Reporting in the Proceedings of the National Academy of Sciences this week, researchers from the Netherlands, Oxford and the London Centre for Nanotechnology at UCL have demonstrated a form of quantum superposition first predicted twenty years ago by the Israeli physicist Lev Vaidman.
Superposition is the ability of matter at the microscopic scale to exist in two apparently incompatible states at once; for instance, the needle of a quantum compass can point both north and south simultaneously.
The researchers used the magnetism of a single atom of nitrogen trapped in a high-purity diamond as their quantum mechanical compass. Under red laser light, the nitrogen atom fluoresced according to how it was magnetised.

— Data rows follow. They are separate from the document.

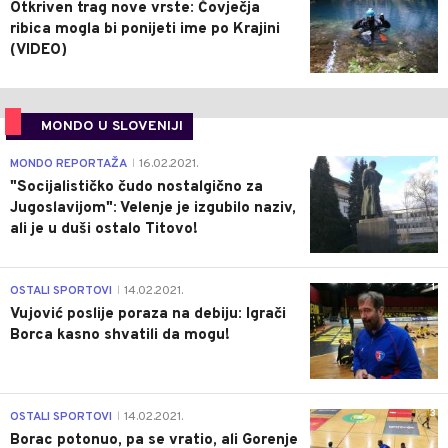
Otkriven trag nove vrste: Čovječja
ribica mogla bi ponijeti ime po Krajini
(VIDEO)
MONDO U SLOVENIJI
4
MONDO REPORTAŽA
16.02.2021.
|
"Socijalističko čudo nostalgično za
Jugoslavijom": Velenje je izgubilo naziv,
ali je u duši ostalo Titovo!
1
OSTALI SPORTOVI
14.02.2021.
|
Vujović poslije poraza na debiju: Igrači
Borca kasno shvatili da mogu!
3
OSTALI SPORTOVI
14.02.2021.
|
Borac potonuo, pa se vratio, ali Gorenje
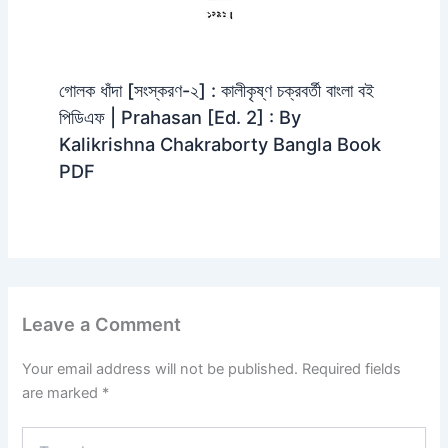
গোলক ধাঁদা [সংস্করণ-২] : কালীকৃষ্ণ চক্রবর্তী বাংলা বই
পিডিএফ | Prahasan [Ed. 2] : By
Kalikrishna Chakraborty Bangla Book
PDF
Leave a Comment
Your email address will not be published.
Required fields
are marked
*
Type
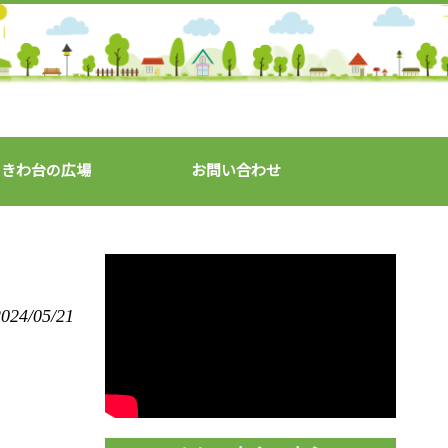
ときわ台の広場
お問い合わせ
024/05/21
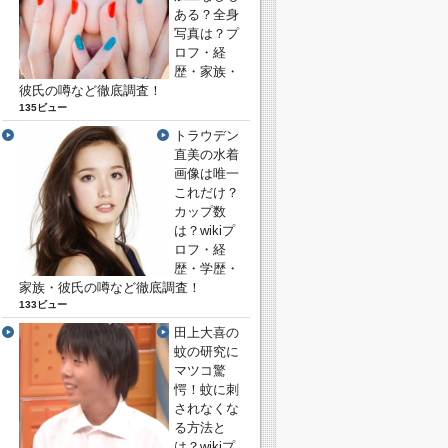
ある？全身
写真は？プ
ロフ・経
歴・家族・
彼氏の噂など徹底調査！
135ビュー
トラウデン
直美の水着
画像は唯一
これだけ？
カップ数
は？wikiプ
ロフ・経
歴・学歴・
家族・彼氏の噂など徹底調査！
133ビュー
田上大喜の
蚊の研究に
マツコ驚
愕！蚊に刺
されなくな
る方法と
は？wikiプ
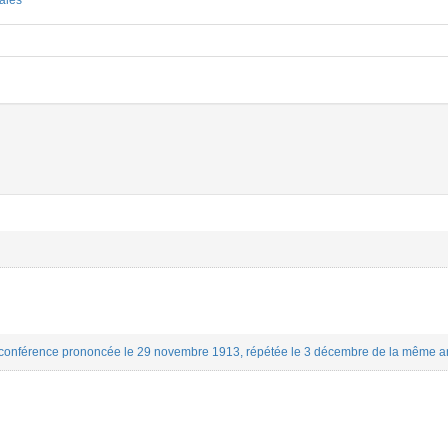
nales
 conférence prononcée le 29 novembre 1913, répétée le 3 décembre de la même ann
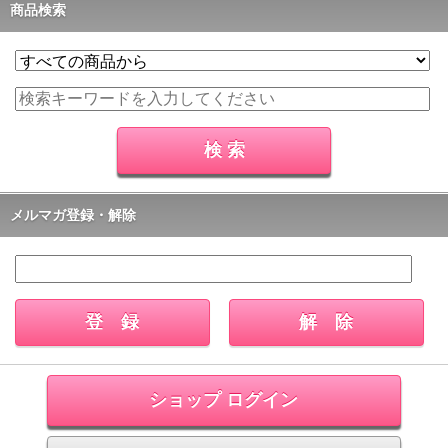
商品検索
メルマガ登録・解除
ショップ ログイン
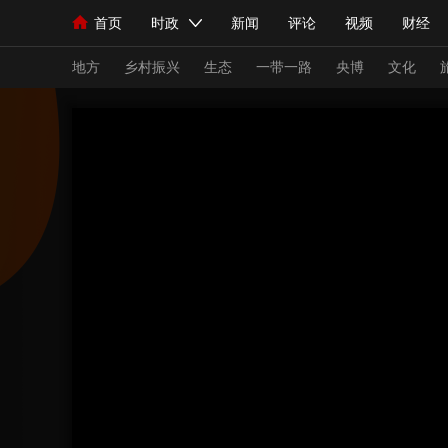
首页
时政
新闻
评论
视频
财经
人民领袖习近平
直播
海外频道
片库
iPanda
栏目大全
联播+
English
中国领导人
节目单
Монгол
听音
央视快评
微视频
习
地方
乡村振兴
生态
一带一路
央博
文化
总台春晚
网络春晚
共产党员网
秧纪录
新闻
国内
国际
评论
经济
军事
人民领袖习近平
联播+
热解读
天天学习
视频
小央视频
小央直播
直播中国
熊猫
现场
前线
比划
快看
蓝海中国
新兵
体育
直播
竞猜
2026年世界杯
2026
VIP会员
CCTV奥林匹克频道
生活体育大会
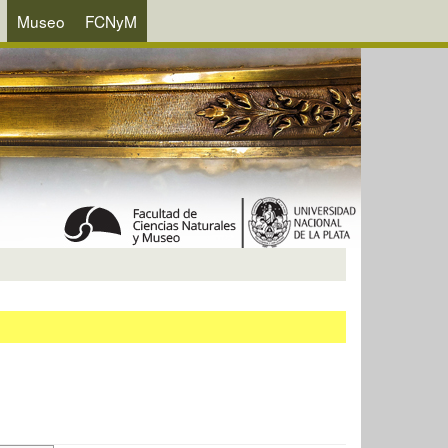
Museo
FCNyM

Superposition is a delicate effect and it is notoriously difficult to “catch matter in the act” of being superposed. The researchers found the direct approach of looking at the quantum magnet to determine which way it points did not work; instead the superposition was immediately destroyed and replaced with a state of pointing either north or south at random, hiding the evidence.

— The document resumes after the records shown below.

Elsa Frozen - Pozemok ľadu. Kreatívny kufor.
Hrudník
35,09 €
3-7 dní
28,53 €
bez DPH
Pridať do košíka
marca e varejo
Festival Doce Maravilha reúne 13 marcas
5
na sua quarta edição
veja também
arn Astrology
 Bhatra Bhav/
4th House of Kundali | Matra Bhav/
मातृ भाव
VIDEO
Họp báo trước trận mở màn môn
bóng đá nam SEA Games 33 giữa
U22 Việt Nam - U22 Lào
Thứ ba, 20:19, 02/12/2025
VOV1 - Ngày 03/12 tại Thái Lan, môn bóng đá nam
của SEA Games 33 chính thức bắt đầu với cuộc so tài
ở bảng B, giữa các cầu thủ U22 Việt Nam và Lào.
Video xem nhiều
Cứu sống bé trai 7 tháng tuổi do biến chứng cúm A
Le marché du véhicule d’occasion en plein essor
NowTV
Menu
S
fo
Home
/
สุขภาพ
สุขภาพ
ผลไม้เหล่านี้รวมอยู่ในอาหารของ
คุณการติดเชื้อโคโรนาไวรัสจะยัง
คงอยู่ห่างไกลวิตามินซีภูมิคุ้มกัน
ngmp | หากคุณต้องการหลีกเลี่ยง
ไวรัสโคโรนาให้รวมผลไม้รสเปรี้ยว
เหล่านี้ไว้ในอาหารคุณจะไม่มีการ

Rather than asking: “Is the magnet pointing north or south?” The researchers then asked: “Is it not pointing east?” Measurements that confirm “not east” are still compatible with the quantum superposition of pointing both north and south at the same time.
The researchers studied three successive rounds of measurement on the nitrogen quantum compass, and used correlations between different rounds to prove the presence of quantum superposition in their system. They adapted the work of Nobel Laureate Anthony Leggett to the nitrogen atom case.
Dr. Richard George of the London Centre for Nanotechnology, and first author on the paper, commented
“Our confirmation of these subtle quantum predictions is an important step on the road to transplanting quantum mechanics from a theoretical and laboratory curiosity and into the devices which we use in commerce and everyday life. Our vision is to scale up and build computers in which every ‘bit’ is replaced with a ‘quantum bit’ that uses superposition as an integral part of its operation”
The fluorescence experiments were performed in the Quantum Transport Group of TU Delft in the Netherlands. The work is published in Proceedings of the National Academy of Sciences and follows on from previous work studying the Leggett-Garg inequality in phosphorus doped silicon (doi:10.1038/ncomms1614)
Journal link: Opening up three quantum boxes causes classically undetectable wavefunction collapse - doi: 10.1073/pnas.1208374110
Figure: An electron microscope image of a solid immersion lens cut into the surface of a high purity diamond crystal. At the focus of this lens, a single nitrogen atom trapped next to a missing carbon atom, circled in red, is shown fluorescing in the false colour image.